Tuesday, August 7, 2007

Chapter 44

“Kelloway is experiencing mild respiratory depression,”Dr. Bird explained to Rawle outside the TV lounge, minutes after his arrival in a scramble by taxi. Athan was asleep in his Rub-a-dub-dubbers pajamas, slung like a sack of potatoes over Rawle’s shoulder.
The fluorescent lights of the hospital made Rawle’s eyes water.
“What does that mean exactly?” He asked the doctor.
“Her breathing is laboured. There’s slight paralysis in the muscles in her chest and back, which is being caused by a reaction to the chemical. That’s temporary, but it is causing her to have some difficulty breathing right now. She also has a slightly enlarged larynx, right here,” the doctor traced along his voice box to demonstrate, as if Rawle didn’t know what a larynx was. He felt like saying I’m a reporter you arrogant twat, I’m not stupid. But he thought that would sound pretty arrogant.
Plus, he felt sincerely grateful to the doctor for being smart enough to know what his wife was going through and how to help her.
“It hurts for her to speak and she will be in pain for a few days, and then it will clear her system. We’ve given her something for pain.”
The chemical had literally burned the inside of Kelloway’s mouth and esophagus red, he said. She would be monitored overnight to make sure it wasn’t going to get worse, but the doctor was optimistic she was through the worst of it.
Rawle ducked inside the makeshift room and laid Athan on a reclined geriatric chair and tucked a white flannel blanket around his tiny body.
Kelloway was asleep too.
She’d eaten some plain gelatine and water earlier which was supposed to encapsulate any poison that made it to her stomach.
Jesus, help her.
“She says she’s sure she didn’t swallow it,” Fiona Hendsbee whispered at Rawle’s side.
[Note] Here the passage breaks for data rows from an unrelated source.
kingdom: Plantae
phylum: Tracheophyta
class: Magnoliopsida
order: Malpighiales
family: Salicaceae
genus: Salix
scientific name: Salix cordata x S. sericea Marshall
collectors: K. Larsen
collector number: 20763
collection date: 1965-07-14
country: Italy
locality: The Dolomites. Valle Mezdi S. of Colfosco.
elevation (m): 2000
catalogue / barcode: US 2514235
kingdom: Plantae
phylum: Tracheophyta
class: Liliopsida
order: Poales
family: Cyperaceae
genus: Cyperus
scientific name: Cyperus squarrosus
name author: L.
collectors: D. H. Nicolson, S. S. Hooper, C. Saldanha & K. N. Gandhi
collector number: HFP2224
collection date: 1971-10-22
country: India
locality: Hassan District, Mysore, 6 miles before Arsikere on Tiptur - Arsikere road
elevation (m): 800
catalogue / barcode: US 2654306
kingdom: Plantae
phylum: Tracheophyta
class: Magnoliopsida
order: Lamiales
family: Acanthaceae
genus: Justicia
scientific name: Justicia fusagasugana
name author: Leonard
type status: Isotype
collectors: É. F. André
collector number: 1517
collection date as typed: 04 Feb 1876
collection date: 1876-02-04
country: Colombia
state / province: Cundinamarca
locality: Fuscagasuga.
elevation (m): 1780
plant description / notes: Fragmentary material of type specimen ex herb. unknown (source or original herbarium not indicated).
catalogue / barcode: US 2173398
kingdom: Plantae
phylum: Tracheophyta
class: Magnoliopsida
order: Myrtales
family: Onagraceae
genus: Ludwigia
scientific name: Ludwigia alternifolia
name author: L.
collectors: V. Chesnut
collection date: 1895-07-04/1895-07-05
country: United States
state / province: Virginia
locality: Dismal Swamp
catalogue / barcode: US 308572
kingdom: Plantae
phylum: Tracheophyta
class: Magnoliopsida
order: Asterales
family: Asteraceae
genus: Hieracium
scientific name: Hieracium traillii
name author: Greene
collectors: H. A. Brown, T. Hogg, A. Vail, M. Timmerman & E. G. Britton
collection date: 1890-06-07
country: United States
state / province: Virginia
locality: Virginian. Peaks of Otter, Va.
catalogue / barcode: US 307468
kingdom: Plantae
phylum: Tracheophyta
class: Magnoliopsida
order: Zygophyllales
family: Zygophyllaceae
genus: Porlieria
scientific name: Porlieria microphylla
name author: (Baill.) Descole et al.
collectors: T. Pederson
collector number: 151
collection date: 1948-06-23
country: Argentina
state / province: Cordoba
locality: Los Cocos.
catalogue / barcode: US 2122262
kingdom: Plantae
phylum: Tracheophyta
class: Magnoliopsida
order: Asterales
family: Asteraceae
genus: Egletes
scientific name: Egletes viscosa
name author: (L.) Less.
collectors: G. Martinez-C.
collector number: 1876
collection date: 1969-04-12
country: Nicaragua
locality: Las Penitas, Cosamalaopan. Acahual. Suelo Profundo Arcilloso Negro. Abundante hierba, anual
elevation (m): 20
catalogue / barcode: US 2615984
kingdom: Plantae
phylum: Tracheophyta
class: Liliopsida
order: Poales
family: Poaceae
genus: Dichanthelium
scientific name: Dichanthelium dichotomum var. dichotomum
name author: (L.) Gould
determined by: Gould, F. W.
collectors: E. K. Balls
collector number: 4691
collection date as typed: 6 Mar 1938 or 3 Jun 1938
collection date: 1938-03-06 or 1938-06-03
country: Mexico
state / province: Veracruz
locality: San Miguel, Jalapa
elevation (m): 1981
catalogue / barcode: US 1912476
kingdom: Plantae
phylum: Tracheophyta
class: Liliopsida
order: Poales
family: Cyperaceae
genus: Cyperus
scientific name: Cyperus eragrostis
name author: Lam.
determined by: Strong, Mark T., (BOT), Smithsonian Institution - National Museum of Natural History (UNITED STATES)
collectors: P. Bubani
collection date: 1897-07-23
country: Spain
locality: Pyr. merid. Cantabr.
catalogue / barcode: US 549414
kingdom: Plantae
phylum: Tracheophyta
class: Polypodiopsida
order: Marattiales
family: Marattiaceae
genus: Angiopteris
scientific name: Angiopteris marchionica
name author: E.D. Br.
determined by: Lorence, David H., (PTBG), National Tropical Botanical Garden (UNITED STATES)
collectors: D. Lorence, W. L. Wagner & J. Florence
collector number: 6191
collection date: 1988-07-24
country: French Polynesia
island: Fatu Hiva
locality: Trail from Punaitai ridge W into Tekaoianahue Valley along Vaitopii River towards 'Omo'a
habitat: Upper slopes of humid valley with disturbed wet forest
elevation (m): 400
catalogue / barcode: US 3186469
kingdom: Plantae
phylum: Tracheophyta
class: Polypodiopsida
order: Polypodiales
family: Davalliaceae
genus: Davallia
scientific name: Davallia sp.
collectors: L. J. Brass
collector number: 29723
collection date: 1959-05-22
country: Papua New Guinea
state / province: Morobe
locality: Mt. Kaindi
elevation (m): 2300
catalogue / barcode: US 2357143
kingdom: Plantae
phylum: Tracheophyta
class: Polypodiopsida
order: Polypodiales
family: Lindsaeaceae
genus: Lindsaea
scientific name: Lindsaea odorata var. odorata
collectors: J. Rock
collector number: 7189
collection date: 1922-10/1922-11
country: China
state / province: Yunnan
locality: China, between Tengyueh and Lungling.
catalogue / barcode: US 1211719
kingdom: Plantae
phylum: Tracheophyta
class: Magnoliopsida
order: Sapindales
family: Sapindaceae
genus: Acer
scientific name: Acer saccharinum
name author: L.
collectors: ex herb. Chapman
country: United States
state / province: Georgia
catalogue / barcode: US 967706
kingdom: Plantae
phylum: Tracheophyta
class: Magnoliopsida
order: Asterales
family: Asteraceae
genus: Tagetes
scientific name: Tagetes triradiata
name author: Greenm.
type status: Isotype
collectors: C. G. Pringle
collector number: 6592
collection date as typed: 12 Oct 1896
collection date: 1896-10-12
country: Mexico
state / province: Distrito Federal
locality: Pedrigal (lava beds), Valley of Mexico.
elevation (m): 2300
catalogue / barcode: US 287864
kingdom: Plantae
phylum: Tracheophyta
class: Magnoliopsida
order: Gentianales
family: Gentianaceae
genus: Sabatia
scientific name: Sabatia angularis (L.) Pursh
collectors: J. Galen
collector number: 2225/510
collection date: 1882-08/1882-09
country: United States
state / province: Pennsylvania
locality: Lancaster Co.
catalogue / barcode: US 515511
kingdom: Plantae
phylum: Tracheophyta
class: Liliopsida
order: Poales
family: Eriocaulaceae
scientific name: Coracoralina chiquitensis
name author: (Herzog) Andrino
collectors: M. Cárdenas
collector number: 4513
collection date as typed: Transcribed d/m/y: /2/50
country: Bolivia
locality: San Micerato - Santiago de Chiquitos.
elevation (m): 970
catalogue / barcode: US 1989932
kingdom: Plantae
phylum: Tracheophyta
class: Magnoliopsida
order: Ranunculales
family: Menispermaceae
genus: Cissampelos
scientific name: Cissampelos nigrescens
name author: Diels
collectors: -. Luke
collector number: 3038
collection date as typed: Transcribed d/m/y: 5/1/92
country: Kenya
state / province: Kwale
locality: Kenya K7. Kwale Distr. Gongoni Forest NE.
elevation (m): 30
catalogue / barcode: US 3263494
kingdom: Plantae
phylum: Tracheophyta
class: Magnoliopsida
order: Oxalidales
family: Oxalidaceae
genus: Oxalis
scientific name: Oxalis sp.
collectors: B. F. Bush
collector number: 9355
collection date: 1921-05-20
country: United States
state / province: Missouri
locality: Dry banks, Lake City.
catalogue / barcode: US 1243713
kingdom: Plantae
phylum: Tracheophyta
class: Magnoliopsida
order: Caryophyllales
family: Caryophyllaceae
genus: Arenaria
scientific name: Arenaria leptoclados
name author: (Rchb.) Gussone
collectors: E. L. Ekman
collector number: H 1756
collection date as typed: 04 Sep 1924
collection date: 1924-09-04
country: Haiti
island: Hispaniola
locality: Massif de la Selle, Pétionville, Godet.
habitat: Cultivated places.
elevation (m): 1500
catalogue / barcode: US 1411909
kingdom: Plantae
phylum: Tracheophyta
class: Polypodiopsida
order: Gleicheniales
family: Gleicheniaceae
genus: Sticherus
“What the hell was it?” he whispered back.
“Maybe a cleaning chemical. And even if she didn’t swallow it, it still might have absorbed through the mucous membrane in her throat. The question is how much and how will she react to it. She seems to be doing good.”
Fiona left at about 10:30 and took Athan with her for a sleepover. For the next two hours, Rawle sat in silence as his wife slept. The nurses had her on a portable heart monitor they use for pregnant women, in the unlikely event that she’d ingested enough poison to throw her body into circulatory shock.
Rawle sat there in the dim fluorescent light of the darkened TV room and listened to the steady beep of Kelloway’s heart as it was translated through a beige hospital machine. There must be little in the world more terrifying.